→ **THE TASK**: Check each line of the entries. Copy the ones that contain the string "remaining".

═════ RECORDS FOR THE EXERCISE

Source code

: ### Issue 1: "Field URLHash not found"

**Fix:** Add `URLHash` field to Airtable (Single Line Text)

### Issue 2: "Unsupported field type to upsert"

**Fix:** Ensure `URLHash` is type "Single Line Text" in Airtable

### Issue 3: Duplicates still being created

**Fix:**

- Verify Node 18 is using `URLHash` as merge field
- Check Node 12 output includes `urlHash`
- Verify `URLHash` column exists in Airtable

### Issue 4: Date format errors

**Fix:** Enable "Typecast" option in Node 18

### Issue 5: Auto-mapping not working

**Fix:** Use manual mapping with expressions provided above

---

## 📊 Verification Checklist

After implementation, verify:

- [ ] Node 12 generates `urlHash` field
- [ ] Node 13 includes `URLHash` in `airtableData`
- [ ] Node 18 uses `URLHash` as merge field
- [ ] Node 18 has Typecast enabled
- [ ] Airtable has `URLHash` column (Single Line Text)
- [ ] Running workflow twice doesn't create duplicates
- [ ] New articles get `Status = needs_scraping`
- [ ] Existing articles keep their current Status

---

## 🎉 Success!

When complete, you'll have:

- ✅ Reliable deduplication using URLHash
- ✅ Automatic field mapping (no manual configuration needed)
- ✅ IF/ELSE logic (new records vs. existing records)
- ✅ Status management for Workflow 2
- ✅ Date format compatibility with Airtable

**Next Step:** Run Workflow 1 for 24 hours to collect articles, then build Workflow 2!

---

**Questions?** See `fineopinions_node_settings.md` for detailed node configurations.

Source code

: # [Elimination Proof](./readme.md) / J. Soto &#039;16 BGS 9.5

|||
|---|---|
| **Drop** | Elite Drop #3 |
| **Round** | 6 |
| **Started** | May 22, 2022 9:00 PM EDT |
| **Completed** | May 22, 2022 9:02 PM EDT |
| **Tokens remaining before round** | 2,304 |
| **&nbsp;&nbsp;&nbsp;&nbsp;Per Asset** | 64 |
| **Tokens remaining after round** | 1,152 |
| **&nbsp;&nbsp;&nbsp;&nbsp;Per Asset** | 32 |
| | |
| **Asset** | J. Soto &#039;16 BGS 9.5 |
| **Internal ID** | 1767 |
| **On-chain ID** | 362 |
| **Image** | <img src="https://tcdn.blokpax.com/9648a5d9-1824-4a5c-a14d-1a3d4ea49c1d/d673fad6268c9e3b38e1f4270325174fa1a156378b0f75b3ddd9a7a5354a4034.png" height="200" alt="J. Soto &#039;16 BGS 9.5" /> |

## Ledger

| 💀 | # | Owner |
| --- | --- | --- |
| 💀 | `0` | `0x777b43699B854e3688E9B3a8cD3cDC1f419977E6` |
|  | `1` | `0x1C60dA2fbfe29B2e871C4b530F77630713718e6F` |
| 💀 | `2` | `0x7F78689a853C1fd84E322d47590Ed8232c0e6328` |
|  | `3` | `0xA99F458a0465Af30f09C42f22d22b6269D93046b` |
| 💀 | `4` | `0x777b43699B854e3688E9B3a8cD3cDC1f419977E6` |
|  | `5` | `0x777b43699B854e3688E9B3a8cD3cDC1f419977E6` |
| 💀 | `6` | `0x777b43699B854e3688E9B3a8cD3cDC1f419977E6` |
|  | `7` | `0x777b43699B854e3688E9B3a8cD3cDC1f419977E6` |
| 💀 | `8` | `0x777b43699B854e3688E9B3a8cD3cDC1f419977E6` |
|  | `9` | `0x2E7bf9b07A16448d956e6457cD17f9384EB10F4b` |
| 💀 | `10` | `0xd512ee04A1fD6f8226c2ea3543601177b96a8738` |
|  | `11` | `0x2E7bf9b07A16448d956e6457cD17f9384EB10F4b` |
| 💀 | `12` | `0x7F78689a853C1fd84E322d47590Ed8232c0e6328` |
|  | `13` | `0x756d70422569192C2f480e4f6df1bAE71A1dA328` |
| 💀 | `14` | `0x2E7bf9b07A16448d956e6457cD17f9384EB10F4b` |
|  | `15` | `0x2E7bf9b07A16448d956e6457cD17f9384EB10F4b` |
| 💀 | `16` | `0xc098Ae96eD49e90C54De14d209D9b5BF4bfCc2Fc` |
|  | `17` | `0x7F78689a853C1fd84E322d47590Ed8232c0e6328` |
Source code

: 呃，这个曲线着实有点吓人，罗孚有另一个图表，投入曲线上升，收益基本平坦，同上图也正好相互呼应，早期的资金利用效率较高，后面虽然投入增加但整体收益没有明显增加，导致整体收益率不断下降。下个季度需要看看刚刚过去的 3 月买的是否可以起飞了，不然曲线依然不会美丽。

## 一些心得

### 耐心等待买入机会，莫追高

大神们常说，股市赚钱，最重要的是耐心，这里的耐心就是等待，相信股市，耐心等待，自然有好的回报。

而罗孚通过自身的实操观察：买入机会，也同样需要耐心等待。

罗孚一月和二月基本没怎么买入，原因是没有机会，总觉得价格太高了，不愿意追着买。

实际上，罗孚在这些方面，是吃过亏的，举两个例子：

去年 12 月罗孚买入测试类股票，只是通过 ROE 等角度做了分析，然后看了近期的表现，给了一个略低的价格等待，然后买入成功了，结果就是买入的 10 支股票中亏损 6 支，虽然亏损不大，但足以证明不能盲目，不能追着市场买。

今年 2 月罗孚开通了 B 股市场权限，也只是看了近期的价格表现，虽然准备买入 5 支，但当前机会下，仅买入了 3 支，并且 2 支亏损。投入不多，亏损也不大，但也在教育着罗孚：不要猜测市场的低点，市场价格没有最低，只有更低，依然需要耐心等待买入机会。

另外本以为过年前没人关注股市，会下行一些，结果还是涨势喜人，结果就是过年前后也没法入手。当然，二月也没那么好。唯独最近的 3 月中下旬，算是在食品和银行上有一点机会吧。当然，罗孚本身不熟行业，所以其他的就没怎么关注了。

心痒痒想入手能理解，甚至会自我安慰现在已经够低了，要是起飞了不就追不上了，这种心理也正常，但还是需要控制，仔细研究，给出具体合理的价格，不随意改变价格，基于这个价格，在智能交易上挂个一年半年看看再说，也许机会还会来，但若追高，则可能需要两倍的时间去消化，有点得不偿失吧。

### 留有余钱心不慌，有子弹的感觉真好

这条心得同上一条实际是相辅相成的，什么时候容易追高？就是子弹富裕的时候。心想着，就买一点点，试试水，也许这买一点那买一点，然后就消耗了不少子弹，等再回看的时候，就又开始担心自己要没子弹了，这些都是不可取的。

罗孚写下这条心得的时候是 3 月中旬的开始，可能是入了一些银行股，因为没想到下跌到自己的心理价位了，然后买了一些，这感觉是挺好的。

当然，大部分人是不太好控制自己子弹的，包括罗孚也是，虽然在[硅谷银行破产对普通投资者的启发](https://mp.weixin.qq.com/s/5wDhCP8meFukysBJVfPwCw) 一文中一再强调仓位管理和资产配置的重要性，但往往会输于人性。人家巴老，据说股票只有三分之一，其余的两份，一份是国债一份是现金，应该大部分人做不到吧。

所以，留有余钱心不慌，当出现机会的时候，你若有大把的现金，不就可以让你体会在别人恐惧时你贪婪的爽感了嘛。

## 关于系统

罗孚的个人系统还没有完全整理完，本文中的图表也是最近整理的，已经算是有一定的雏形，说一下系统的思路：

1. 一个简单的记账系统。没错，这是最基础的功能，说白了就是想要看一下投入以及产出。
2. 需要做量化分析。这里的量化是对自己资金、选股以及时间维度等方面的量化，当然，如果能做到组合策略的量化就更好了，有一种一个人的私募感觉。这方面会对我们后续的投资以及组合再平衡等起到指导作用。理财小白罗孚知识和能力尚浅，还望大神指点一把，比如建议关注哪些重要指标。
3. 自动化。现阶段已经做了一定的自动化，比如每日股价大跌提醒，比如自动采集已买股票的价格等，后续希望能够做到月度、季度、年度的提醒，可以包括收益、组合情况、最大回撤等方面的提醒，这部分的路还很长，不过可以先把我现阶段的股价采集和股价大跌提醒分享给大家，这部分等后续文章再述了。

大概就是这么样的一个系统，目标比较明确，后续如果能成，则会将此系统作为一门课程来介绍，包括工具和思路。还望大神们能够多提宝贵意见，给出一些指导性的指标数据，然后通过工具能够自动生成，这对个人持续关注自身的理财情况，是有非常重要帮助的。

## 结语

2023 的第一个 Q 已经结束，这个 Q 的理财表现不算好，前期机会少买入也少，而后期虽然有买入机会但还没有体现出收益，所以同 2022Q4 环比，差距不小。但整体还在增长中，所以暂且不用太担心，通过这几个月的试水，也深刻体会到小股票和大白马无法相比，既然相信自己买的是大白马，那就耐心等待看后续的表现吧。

══════════

→ **ANSWER**:
| **Tokens remaining before round** | 2,304 |
| **Tokens remaining after round** | 1,152 |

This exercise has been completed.